In that sense, babies are more in touch with the true nature of things than we are.
We grown people—we, self-acclaimed experts of the “real”—must be humble, therefore, as we teach our children, for we are only experts in something fading away.
This world and its kingdoms are little more than passing illusions, counterfeit imitations, things not fully real in the way sandcastles are not places a real queen would live. And because this is true, the “real world” of now should never satisfy, never become too much a home for us, never numb our longing for the renewed world that’s coming someday soon.
Yes. Babies remind us that God, though a necessary pragmatist who stoops down and tolerates and accommodates human brokenness to bring redemption to pass, remains the Original Idealist.
God is the Original Author of such stories as we find in children’s books. He is the original maker of such blissful worlds wherein a lamb could lie down with a lion and where, after a nap perhaps, a little blonde headed girl like my Avonlea Mae could come along and wake the big cat up and flit off to go share a seesaw ride together with him.
God, let us not forget, is dissatisfied with the world in its present form. Babies remind us that, to be like him, we too should live dissatisfied by and sensitive to its brokenness, yearning in holy discontent for something more.
In the Living Room with God
Were God to come sit with us in our living rooms for a sunlit morning’s reading time and have his choice of book, perhaps he’d reach for the children’s story over the theology tome. Perhaps he’d sport a big cheesy grin and chuckle at the marvelous world depicted within it, finding its absurdly joyful pictures to more truly resemble that which he had—and still has—in mind for the real world. Perhaps a tear would fall from his cheek as he contemplated the vast chasm that still remains between the world that is and the better one that should be. And will be.
The world that’s coming soon. The world that’s already here, and yet still isn’t. The world Jesus says the Father is giddy to give us:
“Fear not, little flock,
For your Father has been pleased to give you the Kingdom.” (Luke 12:32)
In the fog of our present impermanence, let us not lose the hope for renewal.
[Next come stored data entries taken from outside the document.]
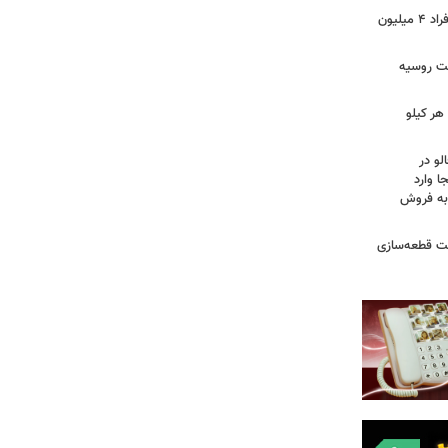
سرپرستان خانوار بخوانند/ حساب این افراد ۴ میلیون
فت روسیه
هر کیلو
لو در
ا وارد
 به فروش
عت قطعه‌سازی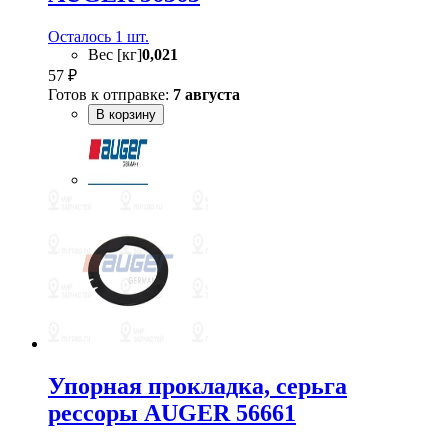
Осталось 1 шт.
Вес [кг]
0,021
57 ₽
Готов к отправке:
7 августа
В корзину
Упорная прокладка, серьга
рессоры AUGER 56661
Let us remember that the whole drama of our long lives in this temporary world is little more than a brief caesura—a break, a vapor, an interruption in God’s intended drama. Our citizenship here is a momentary evil. And we should cry prophetically against it the way springtime cries out against winter. The way our babies cry out against the everyday misfortunes which we tell them are “just life.”
For in a world that is God’s, life must cry out against death. The ground must groan against its curse. Justice against injustice, healing against sickness, joy against grief, peace against predation, hope against despair.
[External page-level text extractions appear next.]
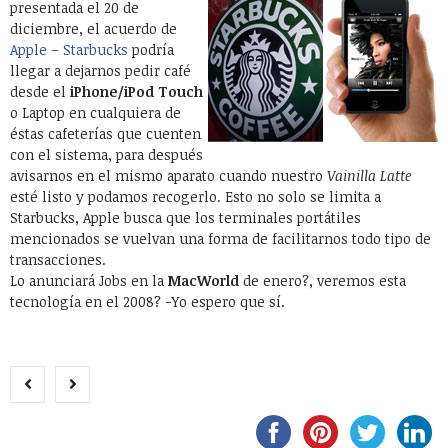
presentada el 20 de
diciembre, el acuerdo de
Apple – Starbucks
podría
llegar a dejarnos pedir café
desde el
iPhone/iPod Touch
o Laptop en cualquiera de
éstas cafeterías que cuenten
con el sistema, para después
avisarnos en el mismo aparato cuando nuestro
Vainilla Latte
esté listo y podamos recogerlo. Esto no solo se limita a
Starbucks, Apple busca que los terminales portátiles
mencionados se vuelvan una forma de facilitarnos todo tipo de
transacciones.
Lo anunciará Jobs en la
MacWorld
de enero?, veremos esta
tecnología en el 2008? -Yo espero que sí.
Eden must rage against Exile.
In every baby’s cry there is an echo of that ancient battle, Eden vs. Exile, as well as a fervent re-proclamation of the gospel, through tears, that one day tears must no longer fall.
One day a marvelous world must overtake the bleak real world. Carefree idealism must overtake skepticism. Children must play together with Creation in unthreatened harmony, in bursting color, where there is not a tear, not a problem, not an aching heart of any kind to be found anywhere.
Because any world less than Eden is alien.
Questions of Holy Discontent
Today, whether parent or not (remember, Jesus led a non-romantic, non-married life and he esteemed the presence of children most), consider the prophetic questions babies bring us:
…Hey grown up, have you forgotten the absurdity of the world in its present form? Can you no longer hear it groaning?
…Hey big person, have you become comfortable scraping out a living inside the world’s death economy? Aren’t you tired of death?
…Hey heir of God, are you so well accustomed to Exile that Eden no longer whets your soul’s appetite? Have you settled for the mud puddle, forgetting the ocean’s hope?
In the end it is often not they, the little children, but we, the adults, who need to be re-educated about the true nature of things.
Eden is still not here. Let’s not get too comfortable.